Coordinatie van glycolytische en oxidatieve fasen van het glucose(Glc)metabolisme. De snelheid van Glc fosforylering door mitochondriaal gebonden hexokinase, met intramitochondriaal gegenereerd ATP als substraat, is gecorreleerd met de snelheid van oxidatieve fosforylering.
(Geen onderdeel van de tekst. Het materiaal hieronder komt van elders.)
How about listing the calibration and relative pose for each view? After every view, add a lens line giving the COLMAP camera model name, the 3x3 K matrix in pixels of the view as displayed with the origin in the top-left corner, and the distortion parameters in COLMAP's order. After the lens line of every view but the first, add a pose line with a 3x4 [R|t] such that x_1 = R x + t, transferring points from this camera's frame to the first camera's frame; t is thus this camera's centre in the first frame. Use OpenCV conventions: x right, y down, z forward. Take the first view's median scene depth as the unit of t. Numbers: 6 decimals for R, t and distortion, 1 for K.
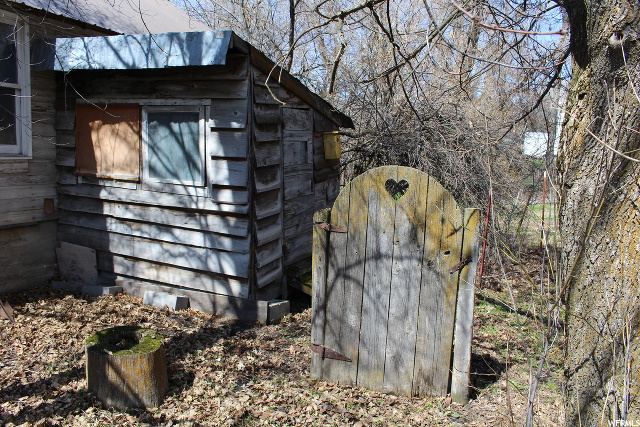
lens RADIAL K [[524.1, 0, 320.0], [0, 524.1, 213.5], [0, 0, 1]] dist [-0.098283, 0.003451]
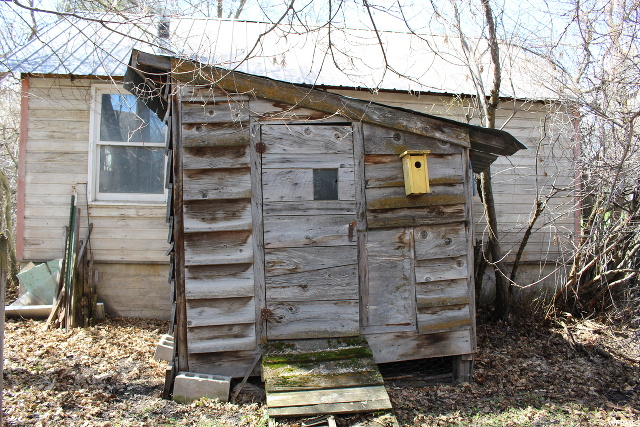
lens RADIAL K [[524.1, 0, 320.0], [0, 524.1, 213.5], [0, 0, 1]] dist [-0.098283, 0.003451]
pose [[0.522931, -0.033996, -0.851697, 0.620347], [-0.098917, 0.990033, -0.100251, -0.006044], [0.846616, 0.136672, 0.514356, 0.691933]]
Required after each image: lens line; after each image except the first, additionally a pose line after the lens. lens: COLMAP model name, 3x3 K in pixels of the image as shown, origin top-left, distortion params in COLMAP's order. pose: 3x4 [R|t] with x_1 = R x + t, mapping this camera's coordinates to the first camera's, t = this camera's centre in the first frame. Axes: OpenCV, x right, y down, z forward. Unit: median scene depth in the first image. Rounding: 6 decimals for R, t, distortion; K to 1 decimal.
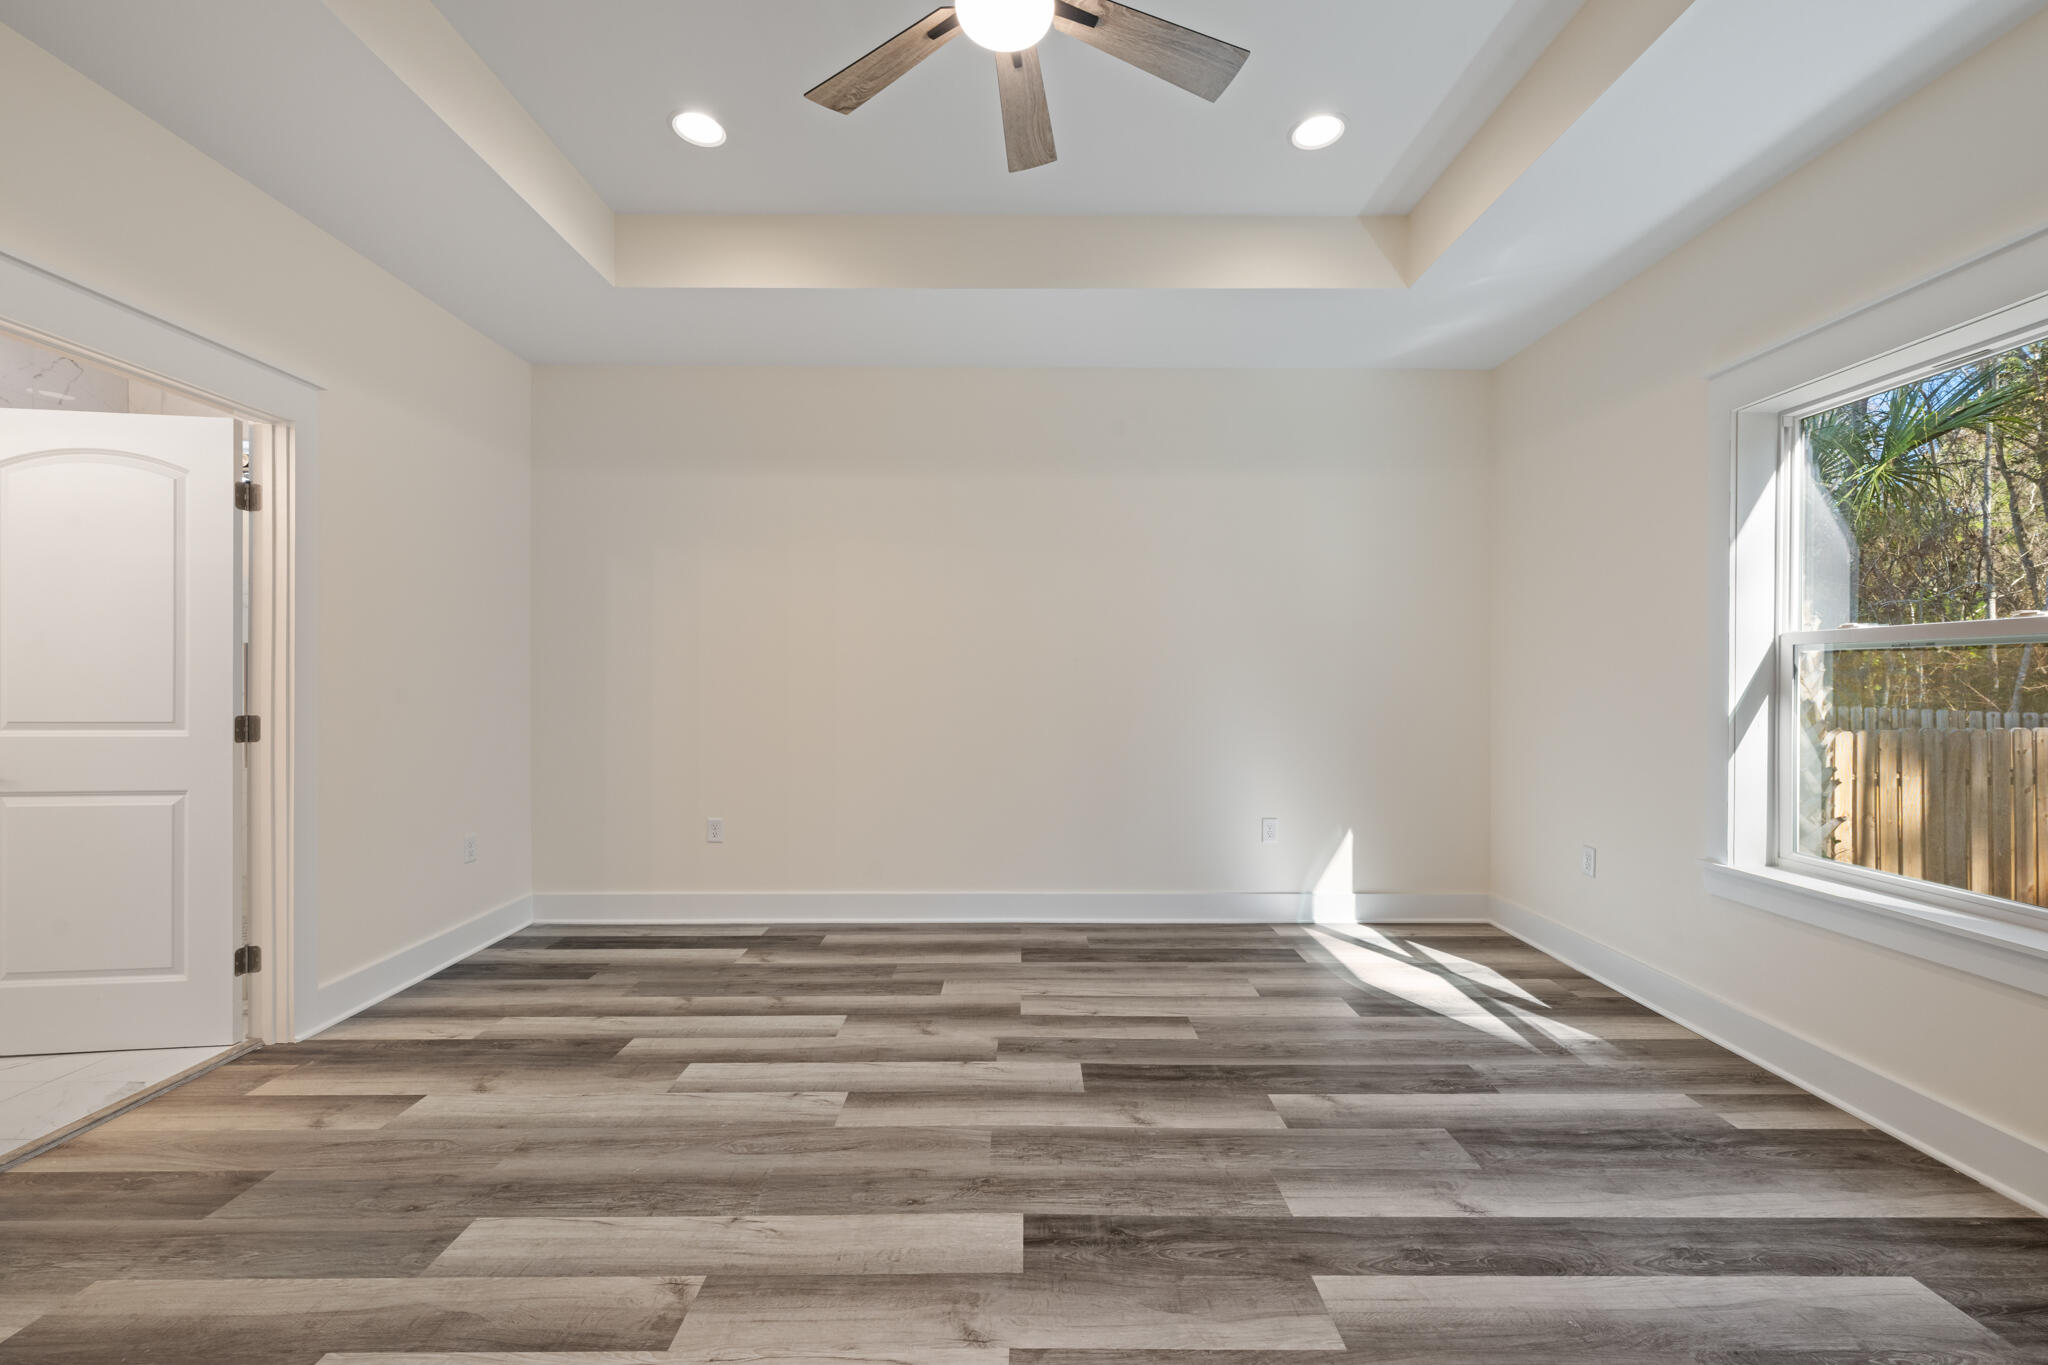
lens RADIAL K [[809.2, 0, 1031.5], [0, 809.2, 681.5], [0, 0, 1]] dist [0.001987, -0.000761]
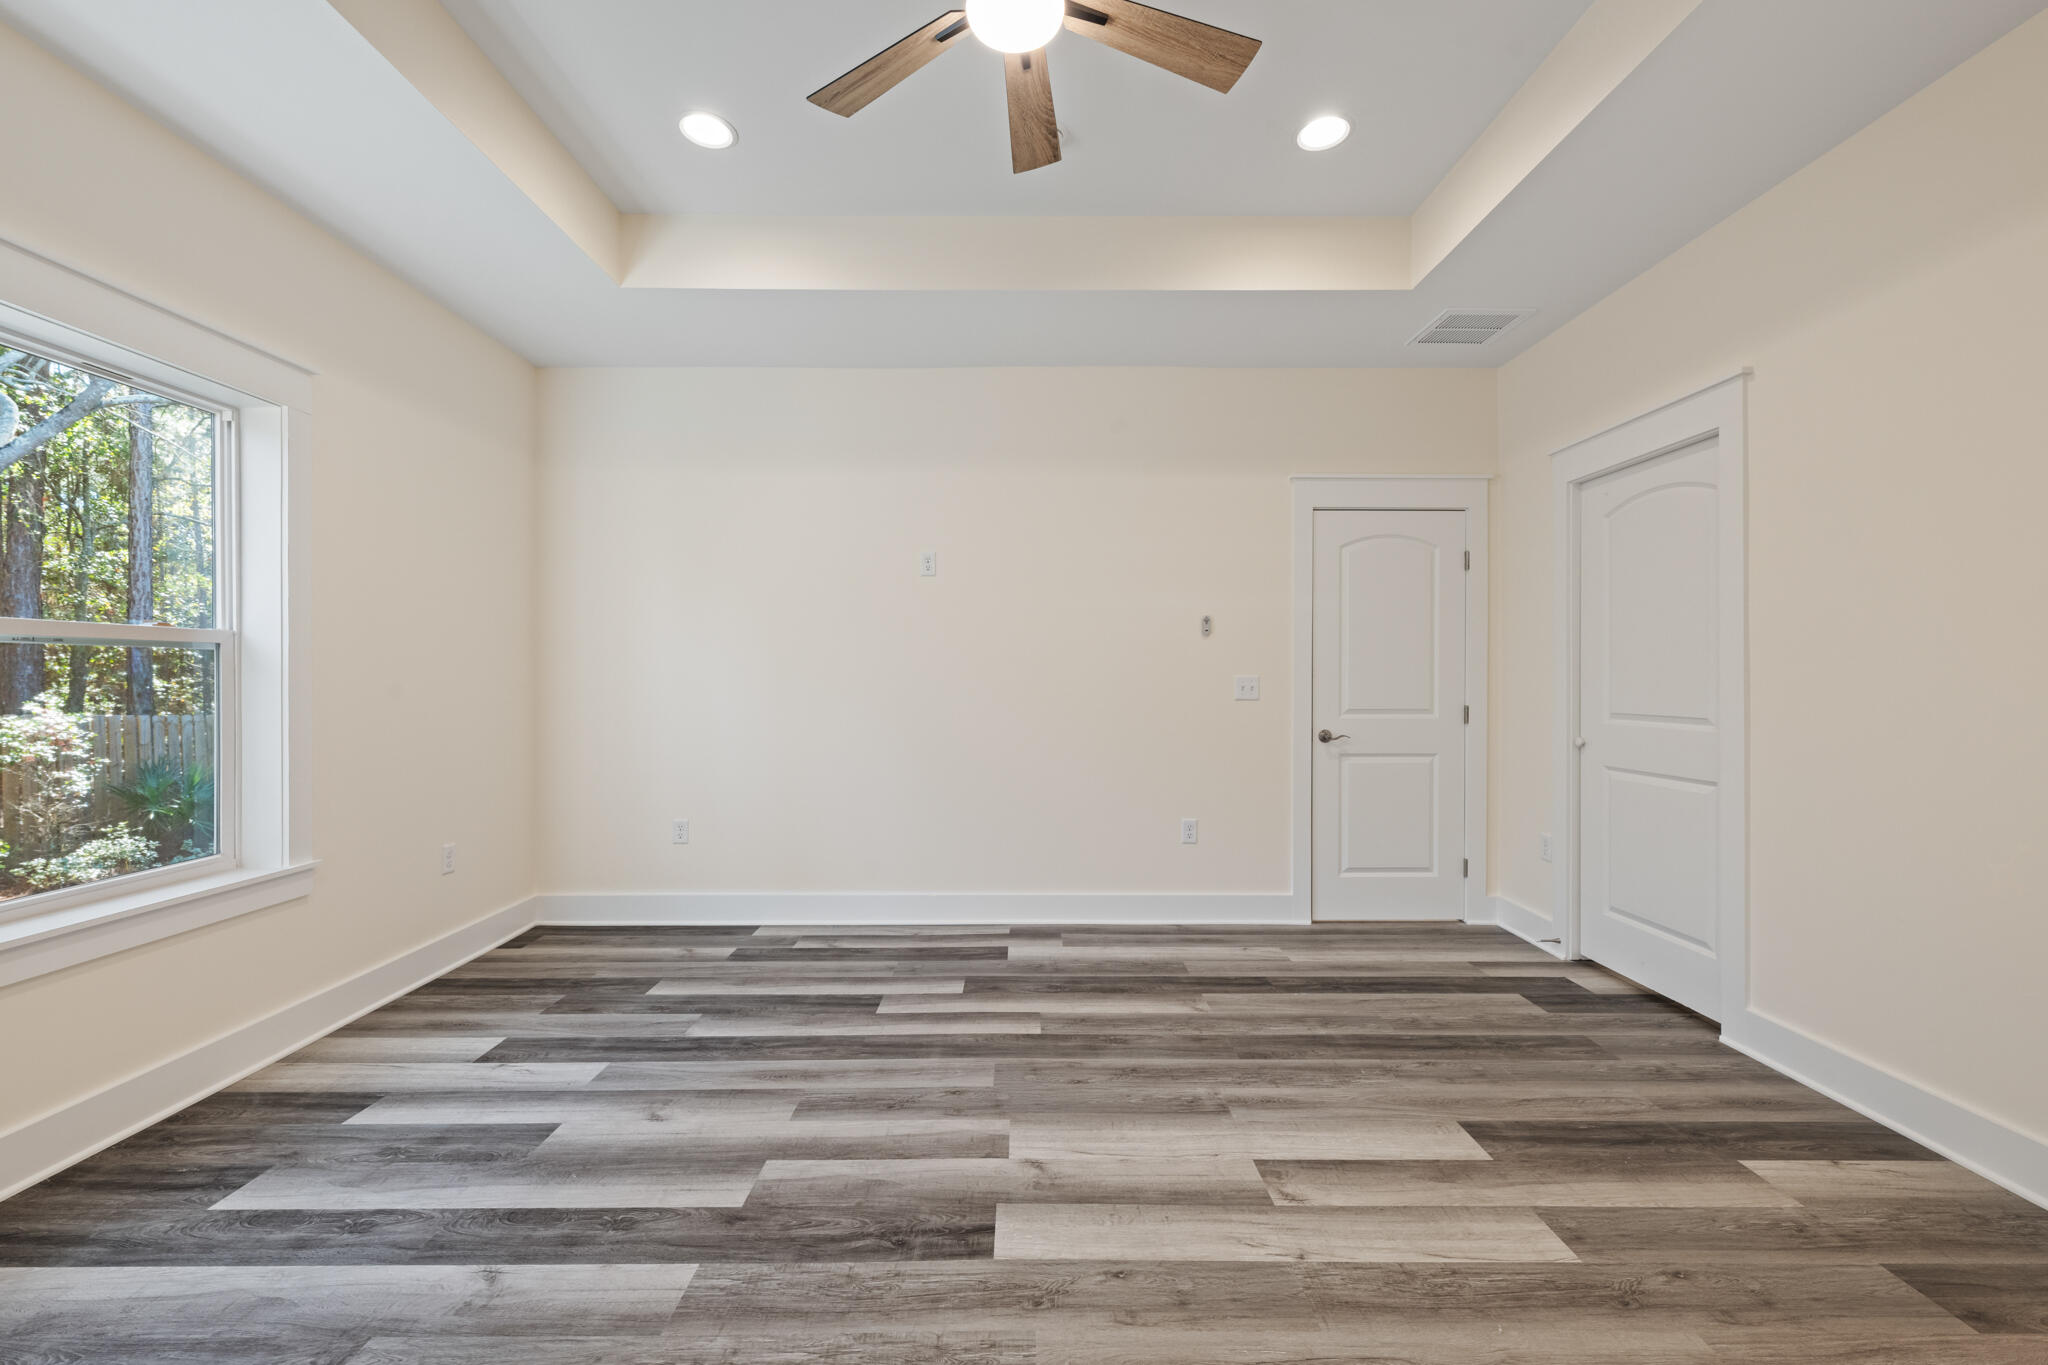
lens RADIAL K [[809.2, 0, 1031.8], [0, 809.2, 676.3], [0, 0, 1]] dist [0.001987, -0.000761]
pose [[-0.999998, -0.001924, -0.000927, -0.039603], [-0.001924, 0.999998, 0.000134, -0.005779], [0.000927, 0.000136, -1.000000, 1.472320]]
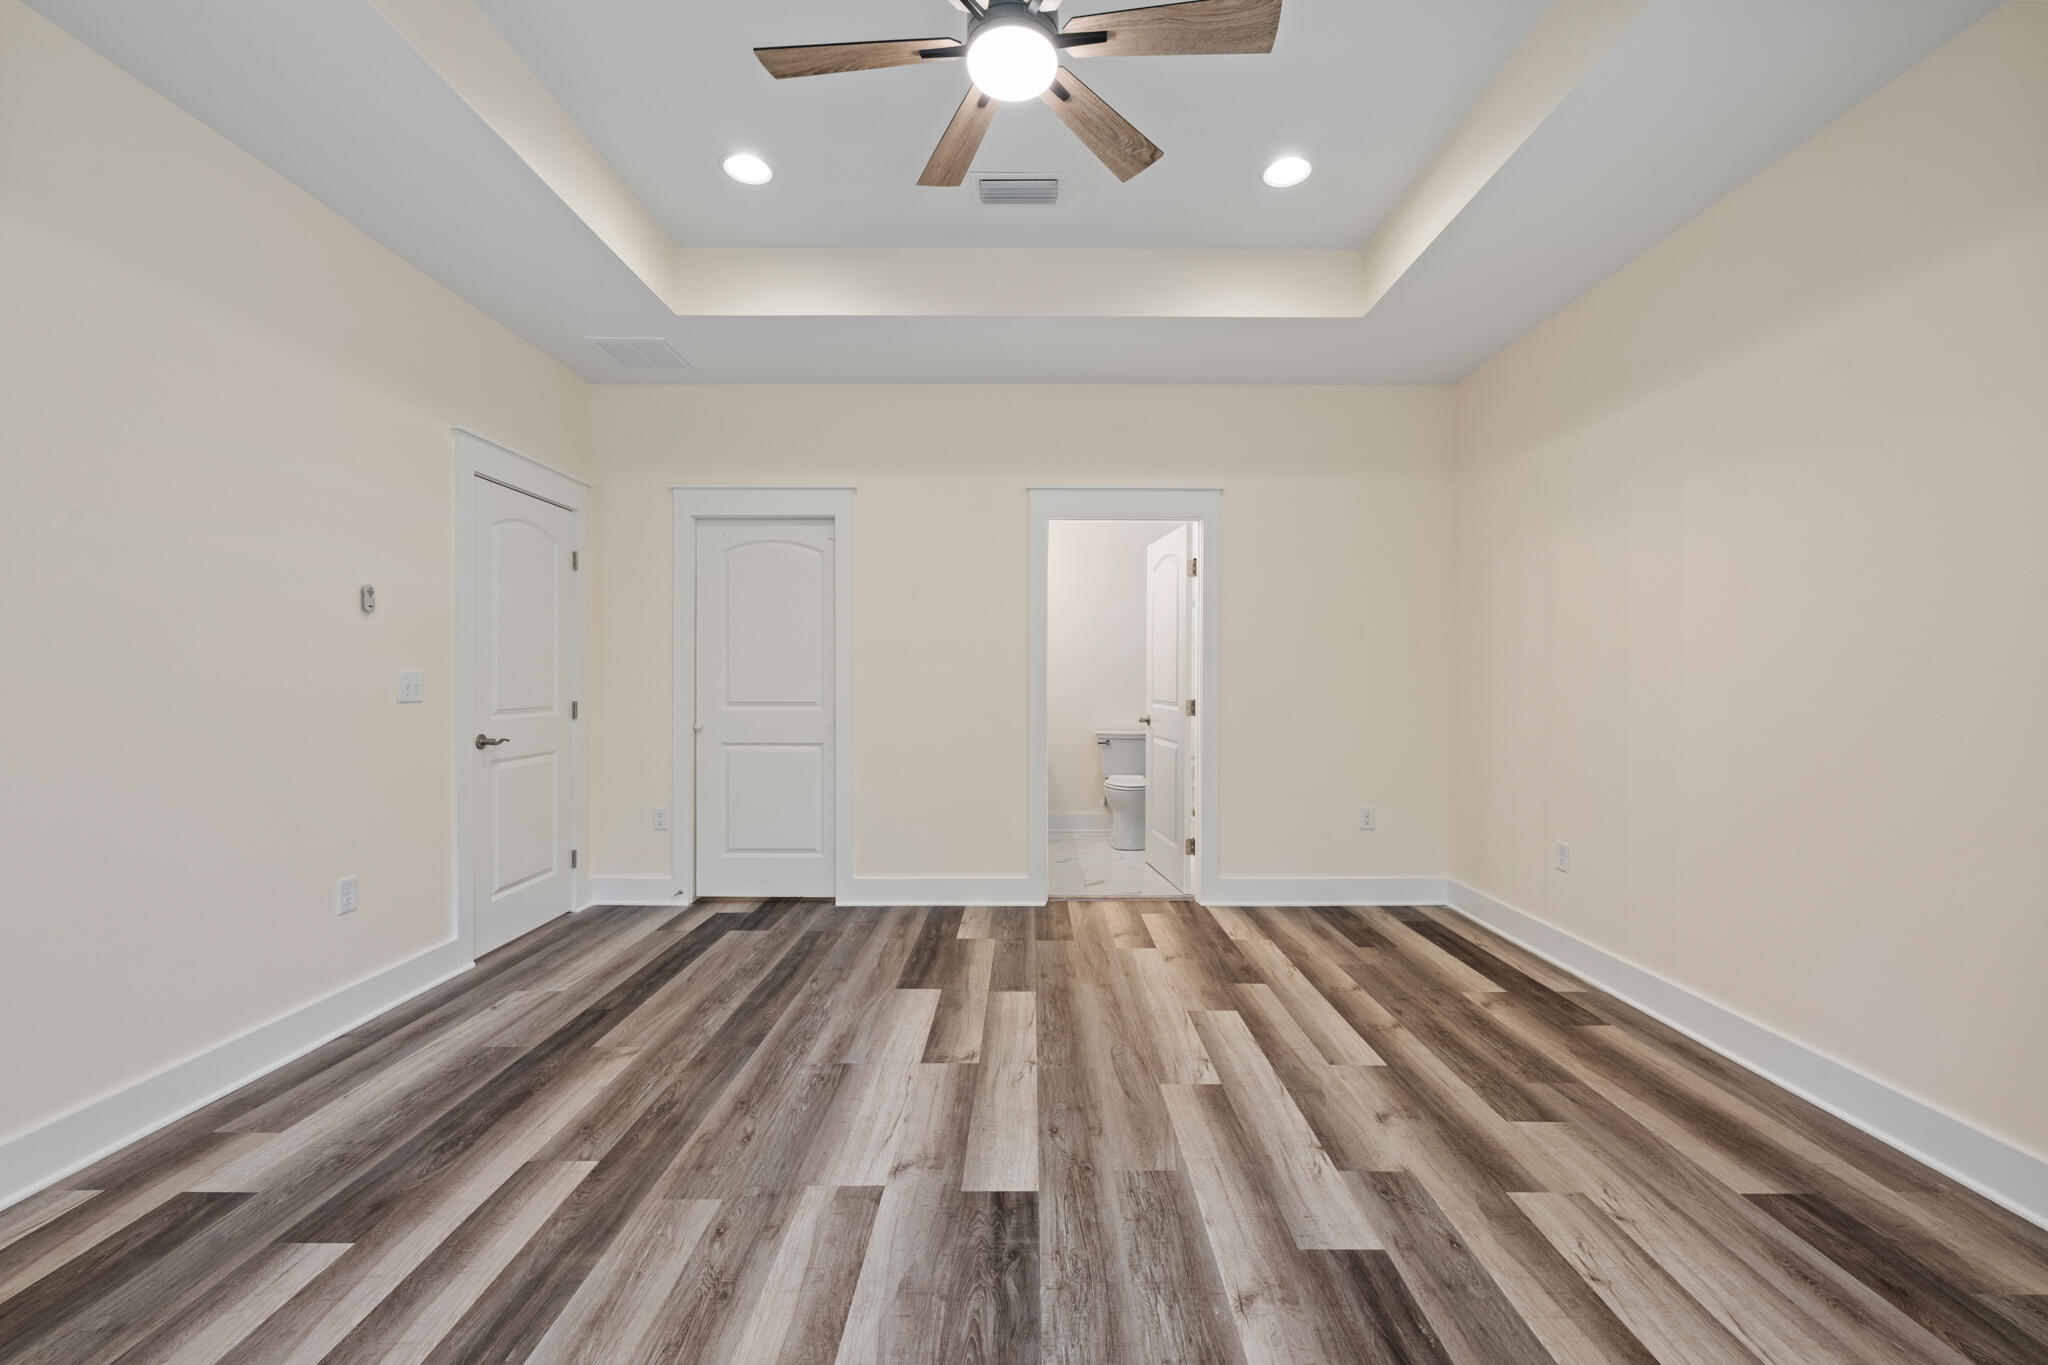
lens RADIAL K [[809.2, 0, 1017.1], [0, 809.2, 677.3], [0, 0, 1]] dist [0.001987, -0.000761]
pose [[-0.019194, -0.004509, -0.999806, 0.783462], [-0.003767, 0.999983, -0.004438, 0.005973], [0.999809, 0.003681, -0.019211, 0.758131]]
Dit mechanisme wordt gesuggereerd om de coördinatie te verzekeren van Glc fosforylering, de eerste stap in het glycolytisch metabolisme, met de terminale oxidatieve stadia (tricarbonzuurcyclus, met bijbehorend elektronentransport en oxidatieve fosforylering; vetgekromde pijlen) die plaatsvinden in de mitochondriën, waardoor de opbouw van potentieel toxisch lactaat wordt vermeden.

Het is niet bekend hoe deze opmerkelijke verandering in substraatspecificiteit (intramitochondriaal versus extramitochondriaal ATP) wordt geïnduceerd door oxidatieve fosforylering, maar het is duidelijk dat de conformatie van het aan de mitochondriën gebonden enzym wordt beïnvloed door de mitochondriale membraanpotentiaal, alsmede door andere factoren die verband houden met de mitochondriale functie, wat wijst op een nauwe interactie tussen de binnenste (waar de membraanpotentiaal overheen loopt) en buitenste (waaraan hexokinase is gebonden) membranen van dit organel (Hashimoto en Wilson, 2000).Eerder werd verondersteld (de Cerquiera en Wilson, 1998) dat conformatieveranderingen in de delen van het molecuul die betrokken zijn bij de binding van ATP verantwoordelijk zijn voor veranderingen in de substraatspecificiteit (8651>).

Geef een antwoord

Het e-mailadres wordt niet gepubliceerd.